SRAGEN,iNewsSragen.id - Kasus kematian santri di Pondok Pesantren Ta’mirul Islam di Desa Krikilan, Kecamatan Masaran, Sragen, Jawa Tengah, DW (14) yang diduga karena lalai tidak piket, dianiaya santri seniornya.
Akibat kematian santri asal Kedunggalar, Ngawi, Jawa Timur, tersebut menyebabkan kesedihan mendalam bagi keluarga. Pihak keluarga mengaku tidak terima dan menuntut pelaku dihukum seberat-beratnya.
Menurut paman korban, Nurhuda mengatakan, apalagi korban diketahui tidak mempunyai riwayat sakit apapun. Bahkan sebelum kejadian, korban sempat dijenguk orangtuanya dan dalam keadaan sehat. "Jadi satu hari sebelum kejadian, keluarga sempat menjenguk. Saat itu kondisi korban baik-baik saja, tidak mengeluh sakit," Selasa (22/11/2022).

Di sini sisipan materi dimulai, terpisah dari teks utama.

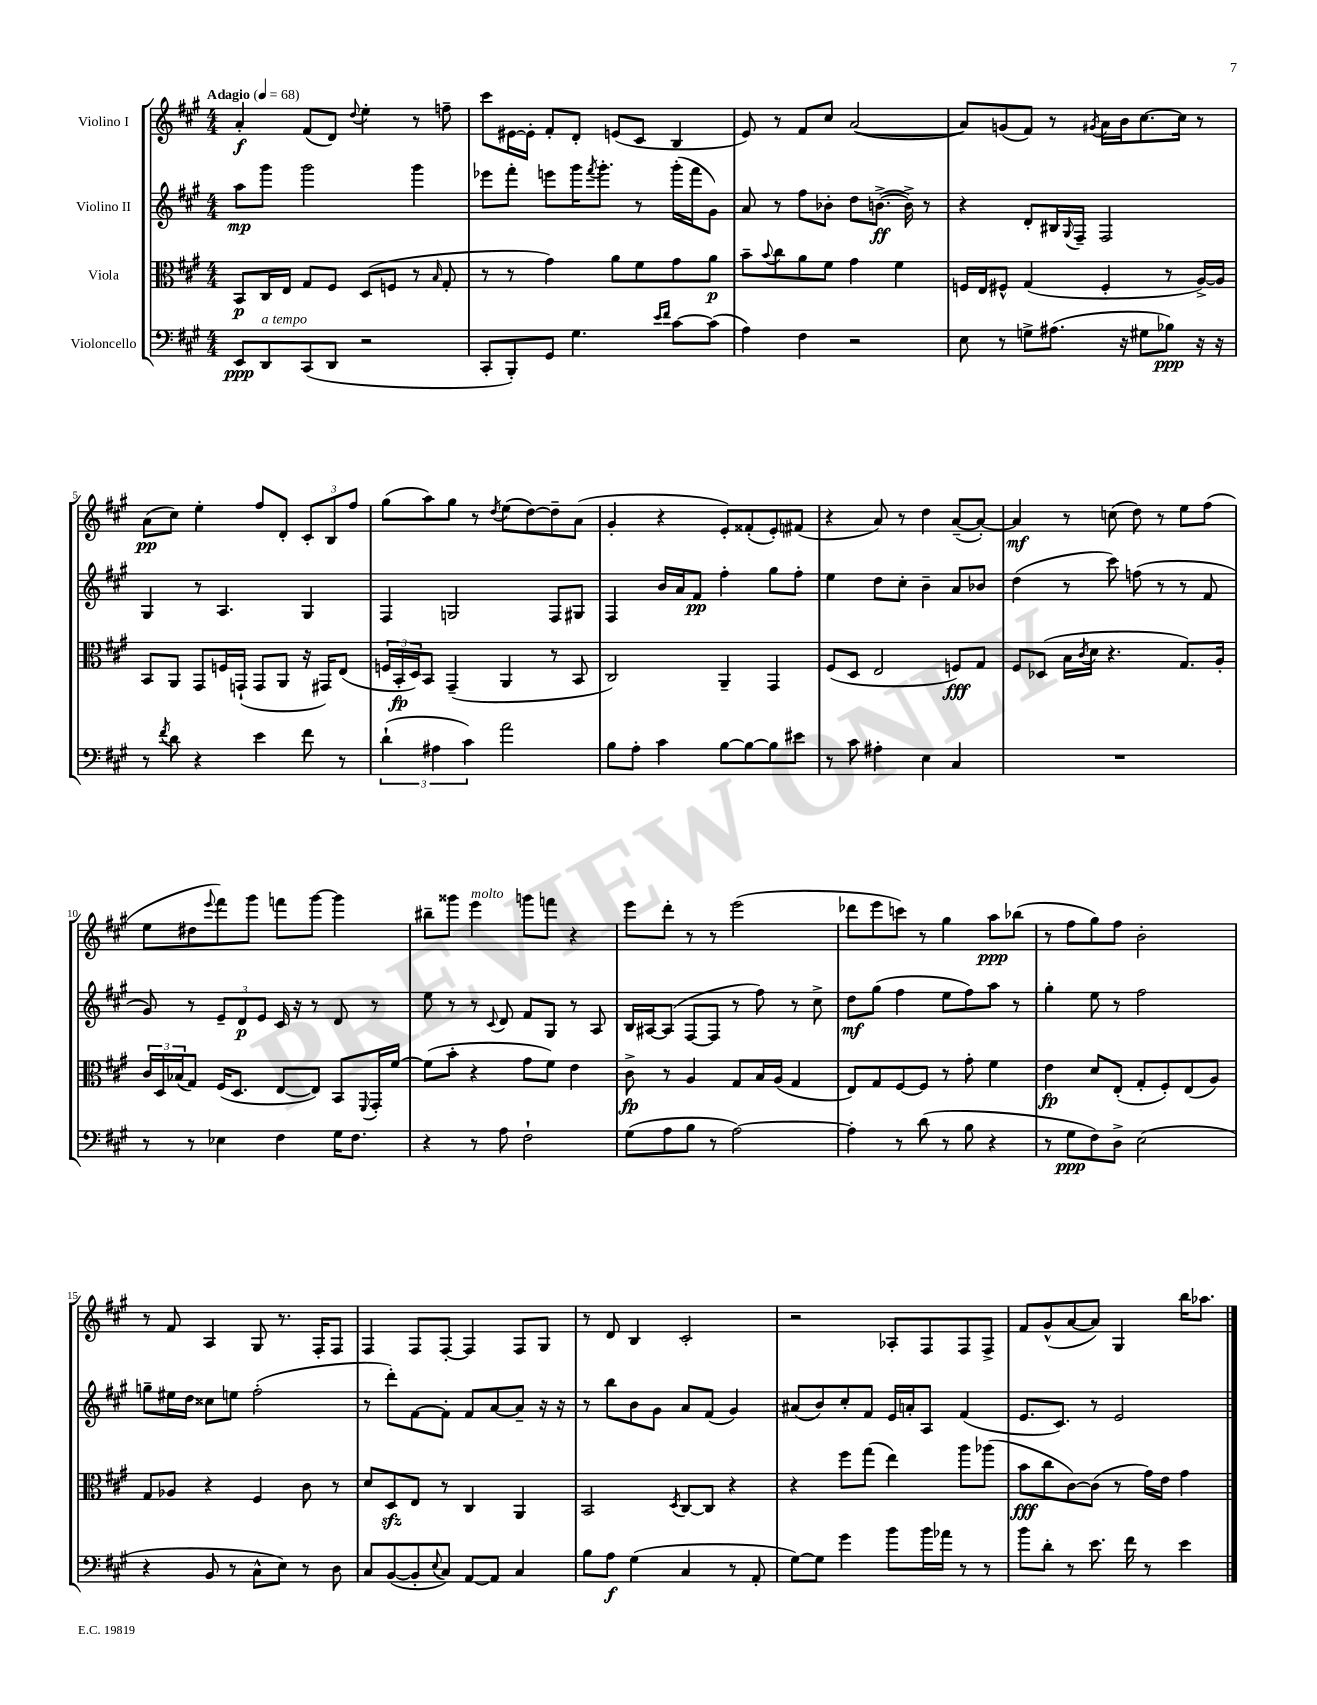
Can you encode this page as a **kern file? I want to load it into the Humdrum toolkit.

**kern	**kern	**kern	**kern
*staff4	*staff3	*staff2	*staff1
*clefF4	*clefC3	*clefG2	*clefG2
*k[f#c#g#]	*k[f#c#g#]	*k[f#c#g#]	*k[f#c#g#]
*M4/4	*M4/4	*M4/4	*M4/4
*MM68	*MM68	*MM68	*MM68
8EE	8BB	8aa	4a'
8DD	16C#	8ggg#	.
.	16E	.	.
(8CC#	8G#	2ggg#	(8f#
8DD	8F#	.	8d)
.	.	.	8qqdd
2r	(8D	.	4ee'
.	8F	.	.
.	8r	4ggg#	8r
.	16qqB	.	.
.	8G#'	.	8ff~
=	=	=	=
8CC#'	8r	8eee-	8ccc#
8BBB')	8r	8fff#'	[16e#
.	.	.	16e#']
8GG#	4g#)	8eee	8f#'
4.G#	.	16ggg#	8d'
.	.	8qfff#	.
.	.	8.ggg#'	.
.	8a	.	(8e
.	8f#	8r	8c#
16qqe	.	.	.
16qqf#	.	.	.
[8c#	8g#	(16ggg#'	4B
.	.	16fff#	.
(8c#]	8a	8g#)	.
=	=	=	=
4A)	8b~	8a	8e)
.	8qqb	.	.
.	8cc#	8r	8r
4F#	8a	8ff#	8f#
.	8f#	8b-'	8cc#
2r	4g#	8dd	([2a
.	.	([8.b^	.
.	4f#	.	.
.	.	16b^])	.
.	.	8r	.
=	=	=	=
8E	16F	4r	8a])
.	16E	.	.
8r	8F#^^	.	(8g
8G^	(4G#	8d'	8f#)
(8.A#	.	16B#	8r
.	.	8qqG#	.
.	.	16F#~	.
.	.	.	8qg#
.	4F#'	2F#	16a
16r	.	.	16b
8G#	.	.	[8.cc#
8B-)	8r	.	.
.	.	.	16cc#]
16r	[16A^)	.	8r
16r	16A]	.	.
=	=	=	=
8r	8BB	4G#	(8a
8qf#	.	.	.
8d	8AA	.	8cc#)
4r	8GG#	8r	4ee'
.	16F	4.A	.
.	(16GG`	.	.
4e	8GG	.	8ff#
.	8AA	.	8d'
8f#	16r	4G#	12c#'
.	16GG#)	.	.
.	.	.	12B
8r	(8E	.	.
.	.	.	12ff#
=	=	=	=
(6d`	24F	4F#	(8gg#
.	24BB'	.	.
.	24D)	.	.
.	8BB	.	8aa)
6A#	.	.	.
.	(4GG#~	2G	8gg#
6c#)	.	.	.
.	.	.	8r
.	.	.	8qdd
2a	4AA	.	(8ee
.	.	.	[8dd)
.	8r	8F#	8dd~]
.	8BB	8G#	(8a
=	=	=	=
8B	2C#)	4F#	4g#'
8A'	.	.	.
4c#	.	16b	4r
.	.	16a	.
.	.	8f#	.
[8B	4AA~	4ff#'	8e')
8B_	.	.	(8f##'
8B]	4GG#	8gg#	8e')
8e#	.	8ff#'	(8f#
=	=	=	=
8r	(8F#	4ee	4r
8c#	8D	.	.
4A#'	2E	8dd	8a)
.	.	8cc#'	8r
4E	.	4b~	4dd
4C#	8F)	8a	([8a~
.	8G#	8b-	8a'_)
=	=	=	=
1r	8F#	(4dd	4a]
.	(8D-	.	.
.	16B	8r	8r
.	8qc#	.	.
.	16d	.	.
.	4.r	8ccc#)	(8cc
.	.	(8ff	8dd)
.	.	8r	8r
.	8.G#)	8r	8ee
.	.	8f#	(8ff#
.	16A'	.	.
=	=	=	=
8r	24c#	8g#)	8ee
.	24D	.	.
.	(24B-	.	.
8r	8G#)	8r	8dd#
.	.	.	8qqeee
4E-	(16F#	12e~	8fff#)
.	8.D	.	.
.	.	12d	.
.	.	.	8ggg#
.	.	12e	.
4F#	[8E	16c#	8fff
.	.	16r	.
.	8E])	8r	[8ggg#
16G#	8BB	8d	4ggg#]
8.F#	.	.	.
.	8qqFF#	.	.
.	16GG#'	8r	.
.	[16f#	.	.
=	=	=	=
4r	(8f#]	8ee	8bb#~
.	8b'	8r	8ggg##
8r	4r	8r	4eee
.	.	8qqc#	.
8A	.	8d	.
2F#`	8g#	8f#	8ggg
.	8f#)	8G#	8fff
.	4e	8r	4r
.	.	8A	.
=	=	=	=
(8G#	8c#^	16B	8eee
.	.	[16A#	.
8A	8r	(8A#]	8ddd'
8B	4A	[8F#	8r
8r	.	8F#]	8r
[2A)	8G#	8r	(2eee
.	16B	8ff#)	.
.	(16A	.	.
.	4G#	8r	.
.	.	8cc#^	.
=	=	=	=
4A']	8E)	8dd	8ddd-
.	8G#	(8gg#	8eee
8r	[8F#	4ff#	8ccc)
(8d	8F#]	.	8r
8r	8r	8ee	4gg#
8B	8g#'	8ff#)	.
4r	4f#	8aa	8aa
.	.	8r	(8bb-
=	=	=	=
8r	4e	4gg#'	8r
8G#	.	.	8ff#
8F#)	8d	8ee	8gg#)
8D^	(8E'	8r	8ff#
(2E	8G#'	2ff#	2b'
.	8F#')	.	.
.	(8E	.	.
.	8A)	.	.
=	=	=	=
4r	8G#	8gg~	8r
.	8A-	16ee#	8f#
.	.	16dd	.
8BB	4r	8cc##	4A
8r	.	8ee	.
8C#^^	4F#	(2ff#'	8G#
8E)	.	.	8.r
8r	8c#	.	.
.	.	.	16F#'
8D	8r	.	8F#
=	=	=	=
8C#	8d	8r	4F#
([8BB	8D	8ddd')	.
8BB']	8E	[8f#	8F#
8qqE	.	.	.
8C#)	8r	8f#']	[8F#'
[8AA	4C#	8f#	4F#]
8AA]	.	[8a	.
4C#	4AA	8a~]	8F#
.	.	16r	8G#
.	.	16r	.
=	=	=	=
8B	2BB	8r	8r
8A	.	8bb	8d
(4G#	.	8b	4B
.	.	8g#	.
.	8qD	.	.
4C#	[8C#	8a	2c#'
.	8C#]	(8f#	.
8r	4r	4g#)	.
8AA'	.	.	.
=	=	=	=
[8G#)	4r	(8a#	2r
8G#]	.	8b)	.
4g#	8ff#	8cc#'	.
.	(8gg#	8f#	.
8b	4ee)	16e	8A-'
.	.	16a'	.
16b	.	8A	8F#
16a-	.	.	.
8r	8aa	(4f#	8F#
8r	(8aa-	.	8F#^
=	=	=	=
8b	8b	8.e	8f#
8d'	8cc#	.	(8g#^^
.	.	8.c#)	.
8r	[8c#)	.	[8a
8.e	(8c#]	8r	8a])
.	8r	2e	4G#
16f#	.	.	.
8r	16g#)	.	.
.	16e	.	.
4e	4g#	.	16bb
.	.	.	8.aa-
==	==	==	==
*-	*-	*-	*-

Nurhuda menjelaskan, begitu diberitahu kematian korban oleh pihak pondok pesantren Ta’mirul Islam di Desa Krikilan, Masaran, Sragen, keluarga langsung bergegas. Sebelum menjemput jenazah, keluarga yang terdiri atas Nurhuda, Dwi Minto Waluyo (ayah korban) dan Kusmanto sempat mampir ke Mapolsek Masaran untuk melaporkan kematian korban yang tidak wajar.
Sampai di pondok dan melihat keponakannya sudah diselimuti kain kafan, lanjut Nurhuda, dia kemudian membukanya. Saat itu terlihat ada bekas luka lebam di wajah dan tubuh bocah kelas IX MTs itu. "Kata pihak pondok, korban sempat membuat pelanggaran tidak menjalankan piket," jelas Nurhuda.
Nurhuda kemudian mengutip penjelasan dari pihak pondok, pada Sabtu (19/11/2022) malam sekitar pukul 23.00 WIB, korban dipanggil oleh seniornya, santri kelas 1 SMA dan sempat mendapat hukuman karena tidak menjalankan piket. Setelah itu korban dilarikan ke klinik di Masaran dan dinyatakan meninggal dunia. "Setelah kami lapor polisi, jenazah kemudian divisum di RS Moewardi Solo," tandasnya.